Group Exhibition "ECHOS: From There to Here" Includes Art by Aaron Wilder
The San Francisco Art Institute Proudly Presents
A Group Show Including the Art of Aaron Wilder
November 11-17, 2019
Reception: Thursday November 14, 2019, 5:00pm
800 Chestnut Street
San Francisco, CA 94133
This exhibition, curated by Timothy Berry and Jeremy Morgan, is reflective of SFAI’s desire to recognize the wider community of artists who have and will work both within the physicality of this unique architectural environment and with its spirit of place. The artwork included in ECHOES: From There to Here accentuates a breadth of vision and concerns, underscoring the significance of art in general and the importance of studio practice as indicative of a lifetime commitment to art and creativity. We are now witness to the artists work as gifts through action and manifestation, to the culture of society, and to the wider world. In so doing, we too are mindful of the profound importance of both creative thought and action.

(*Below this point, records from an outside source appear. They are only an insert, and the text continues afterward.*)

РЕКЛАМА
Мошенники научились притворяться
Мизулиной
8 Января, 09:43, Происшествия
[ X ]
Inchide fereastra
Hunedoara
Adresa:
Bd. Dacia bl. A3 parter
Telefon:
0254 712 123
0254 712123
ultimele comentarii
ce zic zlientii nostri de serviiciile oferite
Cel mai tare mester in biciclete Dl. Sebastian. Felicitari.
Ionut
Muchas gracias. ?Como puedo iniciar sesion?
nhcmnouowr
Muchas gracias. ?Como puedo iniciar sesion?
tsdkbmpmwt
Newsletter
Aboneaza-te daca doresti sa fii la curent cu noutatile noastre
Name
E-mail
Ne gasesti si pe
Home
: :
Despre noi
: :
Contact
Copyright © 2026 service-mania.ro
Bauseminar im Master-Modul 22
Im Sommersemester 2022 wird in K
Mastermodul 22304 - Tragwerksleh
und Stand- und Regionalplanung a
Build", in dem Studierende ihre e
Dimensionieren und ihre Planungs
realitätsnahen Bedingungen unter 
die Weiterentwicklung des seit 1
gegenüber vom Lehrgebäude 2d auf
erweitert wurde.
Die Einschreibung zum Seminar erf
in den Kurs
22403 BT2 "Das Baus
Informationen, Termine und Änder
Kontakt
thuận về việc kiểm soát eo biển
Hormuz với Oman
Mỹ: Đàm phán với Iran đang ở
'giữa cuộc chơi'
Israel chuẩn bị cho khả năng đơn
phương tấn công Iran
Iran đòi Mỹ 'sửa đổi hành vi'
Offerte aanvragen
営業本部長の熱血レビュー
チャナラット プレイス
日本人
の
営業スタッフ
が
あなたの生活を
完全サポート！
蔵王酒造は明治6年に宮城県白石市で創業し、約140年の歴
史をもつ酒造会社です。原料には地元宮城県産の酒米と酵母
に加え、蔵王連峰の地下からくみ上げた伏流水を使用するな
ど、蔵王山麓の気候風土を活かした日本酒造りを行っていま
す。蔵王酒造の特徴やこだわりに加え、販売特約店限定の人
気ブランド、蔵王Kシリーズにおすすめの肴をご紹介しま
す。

Featured artists are Zeina Barakeh, Maria Theresa Barbist, Amy Bark, Jerry Ross Barrish, Barry Beach, Fred X Brownstein, Ruth Chase, Patricia Crowley, Beth Davilla Waldman, Maria Dawn, Erin Dengerink, Selvaggio Dordetti, Edward Drew, Kevin Dudley, Peter Foucault, Erlin Adones Geffrard, Dave Getz, Theresa Gooby, Josie Grant, Marc Daniel Hirsch, Paula Izydorek, Jeff Key, Daniel Konhauser, JJ L’Heureux, Rocky McCorkle, Lisa Mccutcheon, Flicka McGurrin, Dana Morrison, Flo Pizzarello, Hugh Pocock, Karen Redgreene, Erik Ritter, Michal Sagar, Irys Schenker, Jesse Eric Schmidt, Craig Schwanfelder, Merle Temkin, Linda Trunzo, Blu Voelker, Ingrid Wells, Aaron Wilder, Holly Wong, Antoinette Wysocki, and Rochelle Youk.
Work from Aaron Wilder's "Details" project is included in the exhibition. Inspired by the “Evidence” collaboration between Larry Sultan and Mike Mandel as well as Sol LeWitt's PhotoGrids, “Details” is a series of zoomed in photographs of minutiae in the cityscape. It is an exploration of marks, patterns, and signs of weathering. These are details of human impact and manipulation cut off from context to emphasize the aesthetics of wear and tear that typically go unnoticed in our daily lives.